Taylor/Maclaurin series type question

Question

I want to express $\cos(z)$ in a Taylor series centred on $z_0=\frac{\pi}{4}$.

Using the formula $\sum_{k=0}^{\infty} \dfrac{f^{(k)}(z_0)z^k}{k!} $ and the fact that $f^{(k)}(z)=\cos(z+\frac{k\pi}{2})$ in this case I found that the Taylor series is $$\sum_{k=0}^{\infty} \frac{\cos(\frac{\pi}{4}+\frac{k\pi}{2})}{k!} (z-\frac{\pi}{4})^k$$ which is also what Wolfram Alpha claims the Taylor series to be.

I decided I wanted to get this Taylor series another way. Instead of plugging stuff into the formula directly, I wanted to work from the Maclaurin series of $\cos(z)$ to get the Taylor series. This is what I have so far:

$$\cos(z)=\cos(z-\frac{\pi}{4}+\frac{\pi}{4})\\=\cos(z-\frac{\pi}{4})\cos(\frac{\pi}{4})-\sin(z-\frac{\pi}{4})\sin(\frac{\pi}{4})\\=\frac{1}{\sqrt{2}}\cos(z-\frac{\pi}{4})-\frac{1}{\sqrt{2}}\sin(z-\frac{\pi}{4})\\=\frac{1}{\sqrt{2}}(\sum_{k=0}^{\infty} (-1)^k\frac{(z-\frac{\pi}{4})^{2k}}{(2k)!}-\sum_{k=0}^{\infty} (-1)^k\frac{(z-\frac{\pi}{4})^{2k+1}}{(2k+1)!})\\=\frac{1}{\sqrt{2}}\sum_{k=0}^{\infty} [(-1)^k\frac{(z-\frac{\pi}{4})^{2k}}{(2k)!}(1-\frac{z-\frac{\pi}{4}}{2k+1})]$$

But I don't know how to simplify this to get $\sum_{k=0}^{\infty} \frac{\cos(\frac{\pi}{4}+\frac{k\pi}{2})}{k!} (z-\frac{\pi}{4})^k$.

If somebody could help me out I'd really appreciate it!

Answer 1

It is convenient to continue your calculation one line before the last line.
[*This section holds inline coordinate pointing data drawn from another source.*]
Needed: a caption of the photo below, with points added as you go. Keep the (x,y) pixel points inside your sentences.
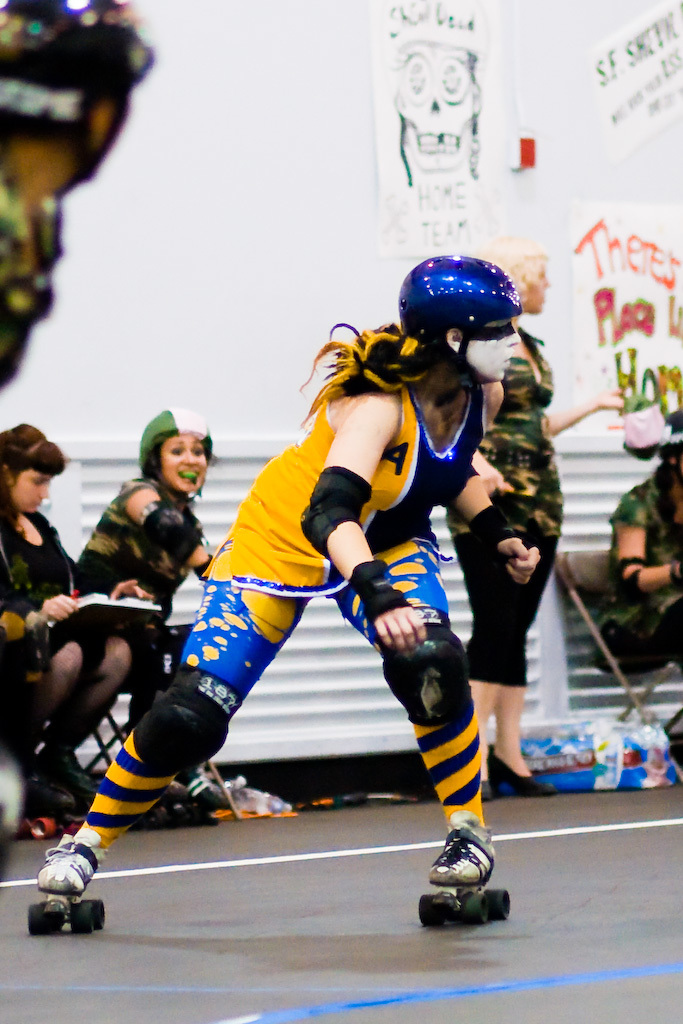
In this picture there is a girl (446,438) in the center of the image (294,485), she is skating and there are other girls (39,576) in the background area of the image (541,435), there are posters (443,166) on the wall (506,229) on the right side of the image (468,236).
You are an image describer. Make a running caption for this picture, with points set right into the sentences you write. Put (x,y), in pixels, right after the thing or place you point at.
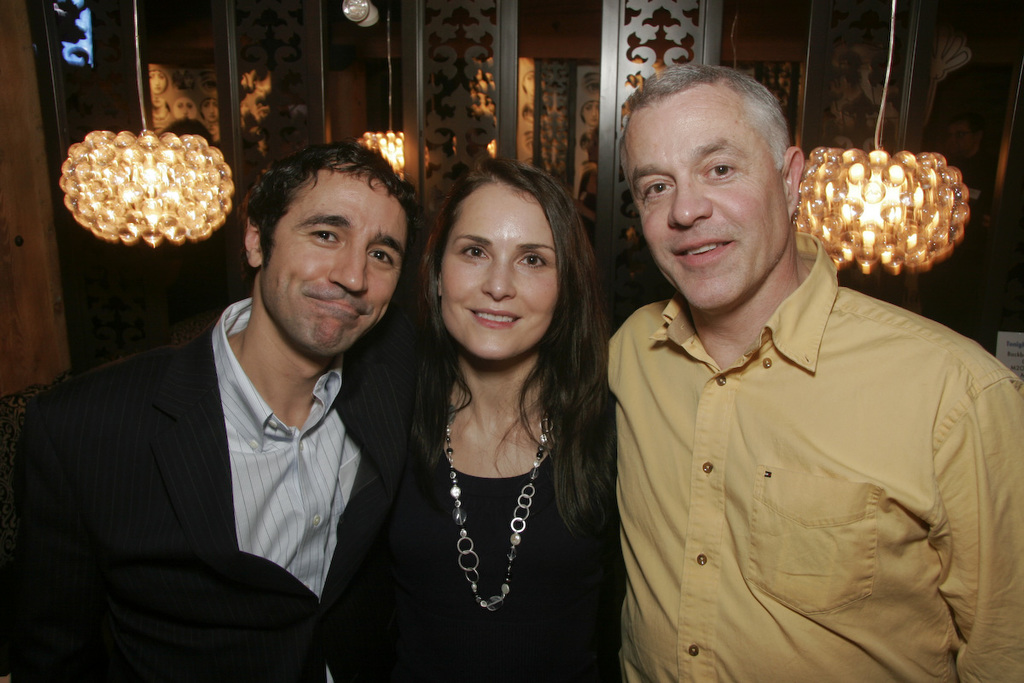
In this image there are three people (535,382) standing with a smile on their face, In the background (56,201) there is a wall (455,56) and few lamps (845,184) are hanging.
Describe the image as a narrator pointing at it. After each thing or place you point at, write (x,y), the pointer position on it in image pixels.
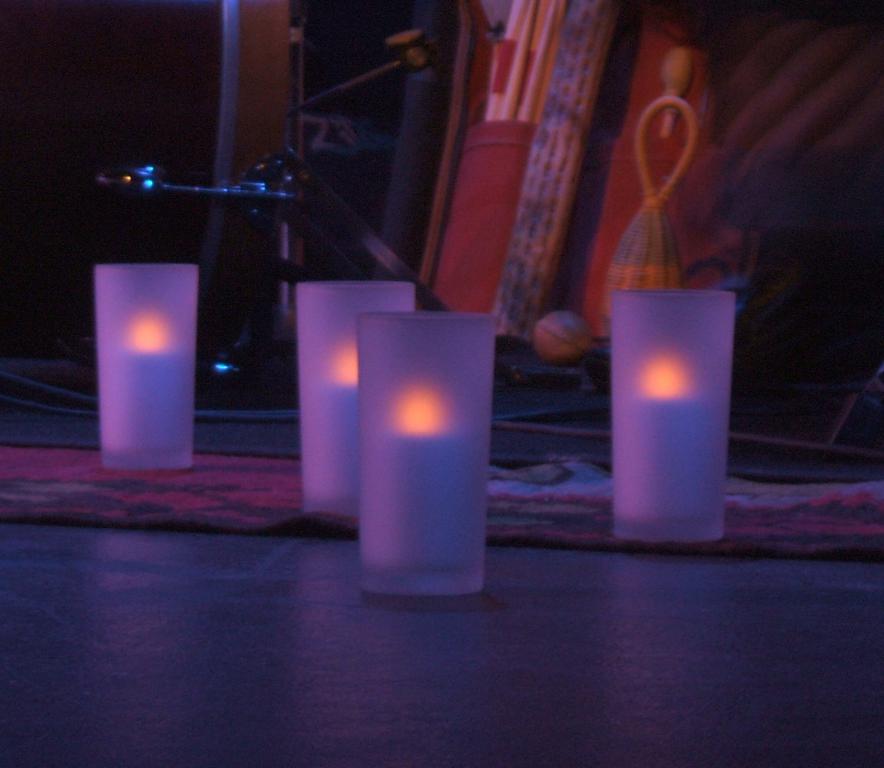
In this image in the center (347,364) there are glasses (346,371) on the ground (603,424) and in the background (558,180) there are objects (522,178) and there is a pillar (233,115).
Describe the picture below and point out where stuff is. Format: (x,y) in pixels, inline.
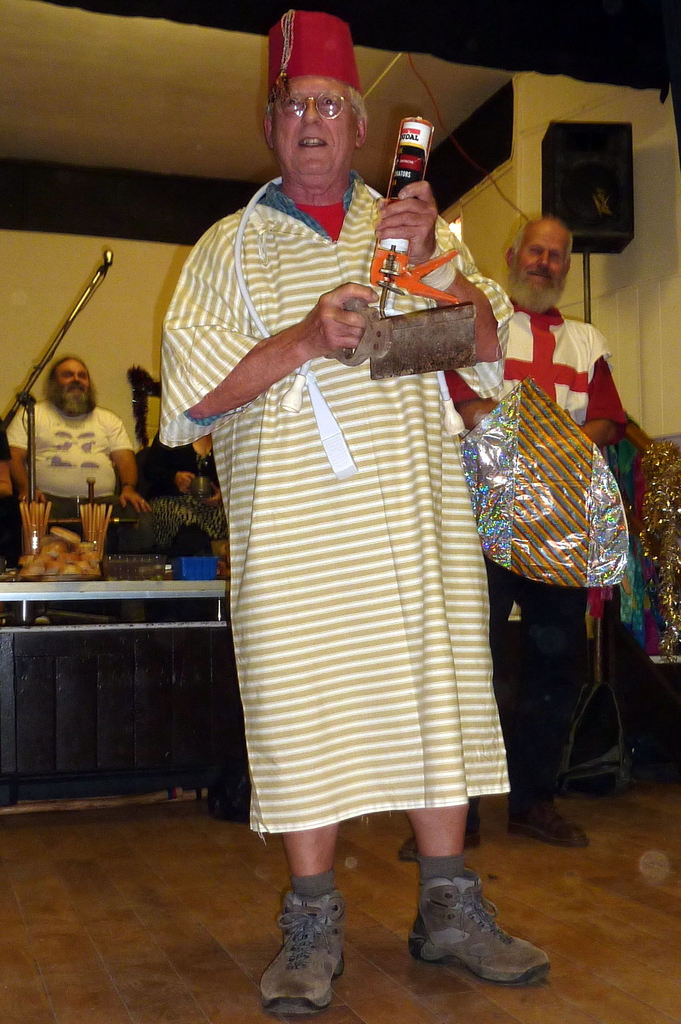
In this image we can see a few people (362,386) in a room (468,140), a person (436,466) is holding an object (419,313), there is a table (164,582) and a few objects (86,577) on the table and there is a speaker (602,160).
Note, that \begin{align*} \cos(z)=\frac{1}{\sqrt{2}} \sum_{k=0}^\infty\frac{(-1)^k}{(2k)!}\left(z-\frac{\pi}{4}\right)^{2k} - \frac{1}{\sqrt{2}} \sum_{k=0}^\infty\frac{(-1)^k}{(2k+1)!}\left(z-\frac{\pi}{4}\right)^{2k+1}\tag{1} \end{align*} is a representation in even and odd part of a series according to

\begin{align*} \sum_{k=0}^\infty a_k\frac{z^k}{k!} =\sum_{k=0}^\infty a_{2k}\frac{z^{2k}}{(2k)!}+\sum_{k=0}^\infty a_{2k+1}\frac{z^{2k+1}}{(2k+1)!} \end{align*}

We can merge the series in (1) and obtain \begin{align*} \cos(z)=\frac{1}{\sqrt{2}} \sum_{k=0}^\infty\frac{(-1)^{s(k)}}{k!}\left(z-\frac{\pi}{4}\right)^k \end{align*} with \begin{align*} s(k)=\begin{cases} 1\quad&k\equiv 0,3(4)\\ -1\quad&k\equiv 1,2(4)\\ \end{cases}\qquad\qquad \qquad k\geq 0 \end{align*}

Since $$\frac{1}{\sqrt{2}}(-1)^{s(k)}=\cos\left(\frac{\pi}{4}+\frac{k\pi}{2}\right)\qquad\qquad\quad\ \ k\geq 0$$ the claim follows.